Dimers, networks, and cluster integrable systems

TL;DR

This paper proves the equivalence of two classes of cluster integrable systems derived from dimers and perfect networks on a torus, using flat geometry and boundary measurement matrices.

Contribution

It establishes the equivalence between Goncharov-Kenyon and Gekhtman-Shapiro-Tabachnikov-Vainshtein cluster integrable systems through geometric and combinatorial methods.

Findings

Characteristic polynomial expressed via dimer partition function

Edges as Euclidean geodesics induce a fractional Kasteleyn orientation

Boundary measurements relate to the partition function

Abstract

We prove that the class of cluster integrable systems constructed by Goncharov and Kenyon out of the dimer model on a torus coincides with the one defined by Gekhtman, Shapiro, Tabachnikov, and Vainshtein using Postnikov's perfect networks.

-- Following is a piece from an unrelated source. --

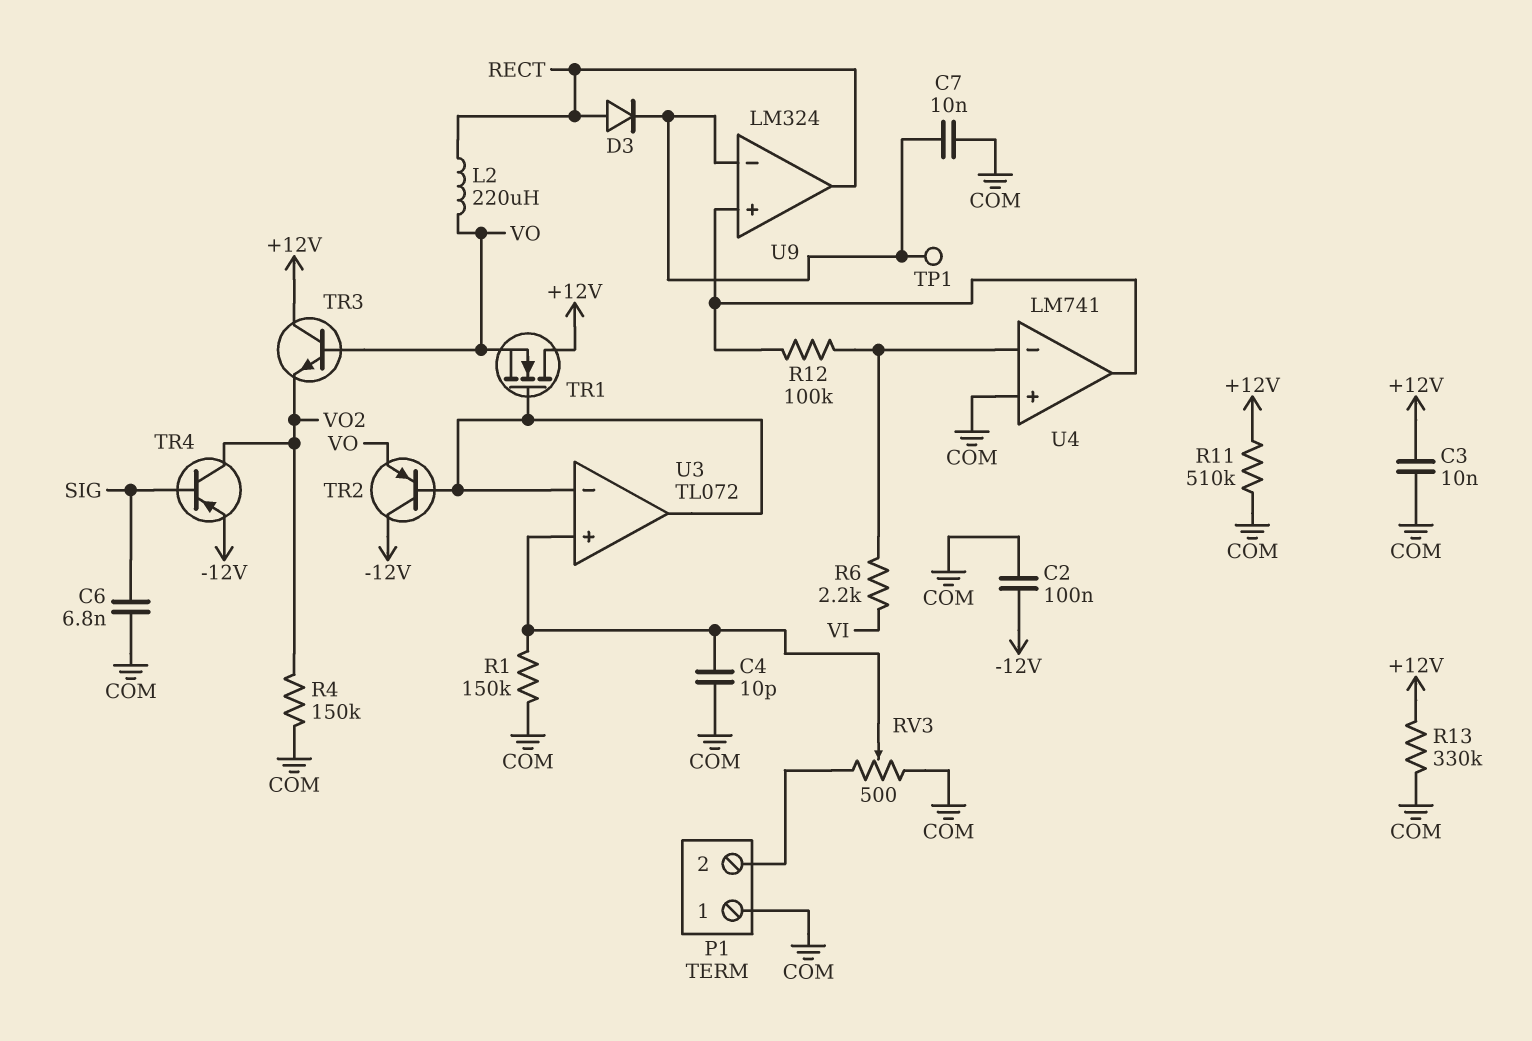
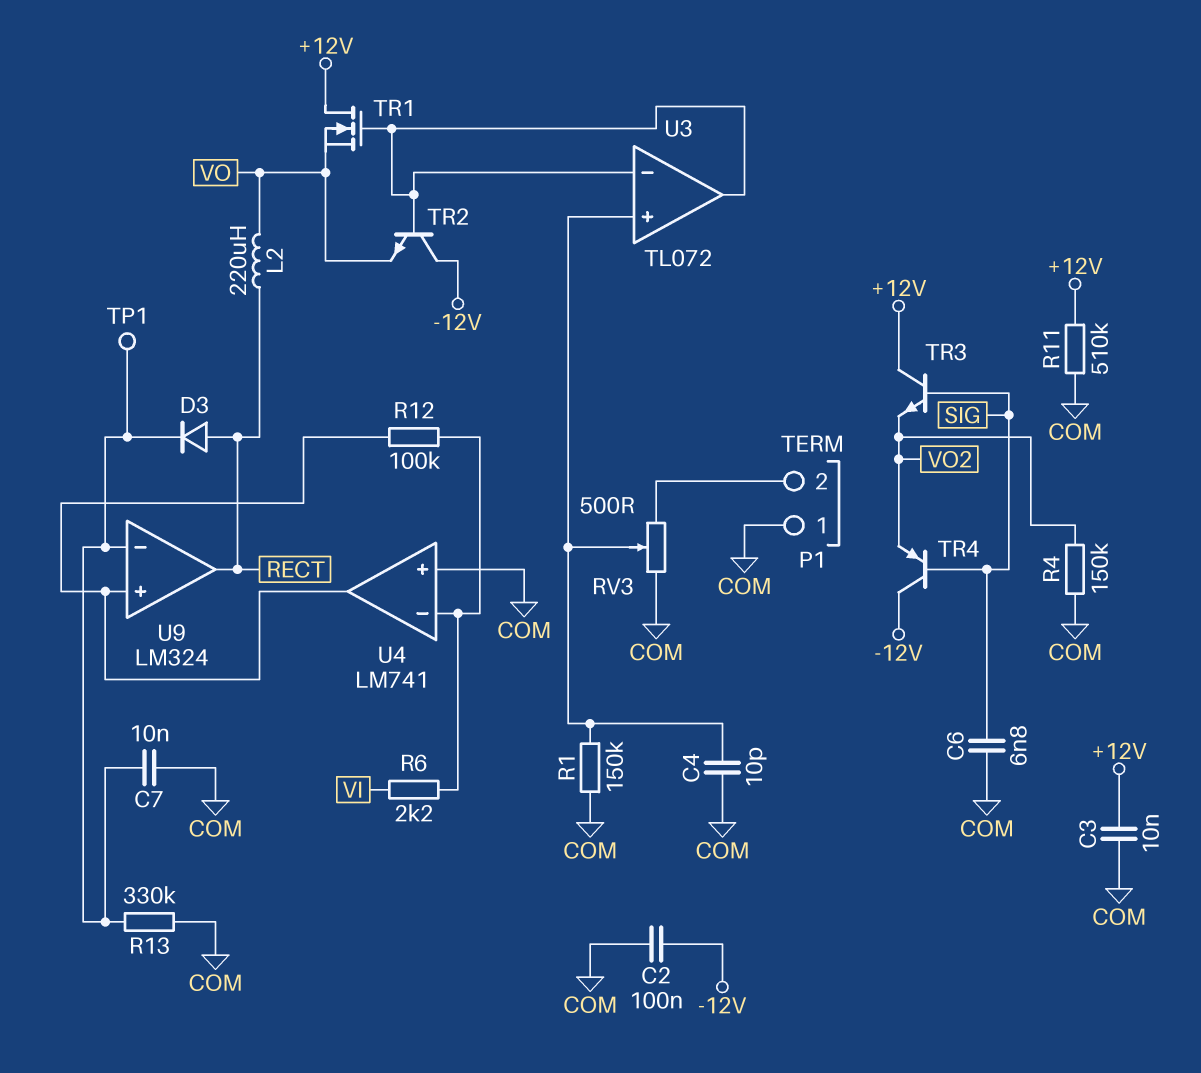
R13: 330k (+12V, COM) -> 330k (COM, U9/in-)
TR2: PNP (B U3/in-, C -12V, E VO) -> NPN (B U3/in-, C -12V, E VO)
TR3: NPN (B VO, C +12V, E VO2) -> NPN (B SIG, C +12V, E VO2)
TR4: PNP (B SIG, C VO2, E -12V) -> PNP (B SIG, C -12V, E VO2)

To that end we express the characteristic polynomial of a perfect network's boundary measurement matrix in terms of the dimer partition function of the associated bipartite graph. Our main tool is flat geometry. Namely, we show that if a perfect network is drawn on a flat torus in such a way that the edges of the network are Euclidian geodesics, then the angles between the edges endow the associated bipartite graph with a canonical fractional Kasteleyn orientation. That orientation is then used to relate the partition function to boundary measurements.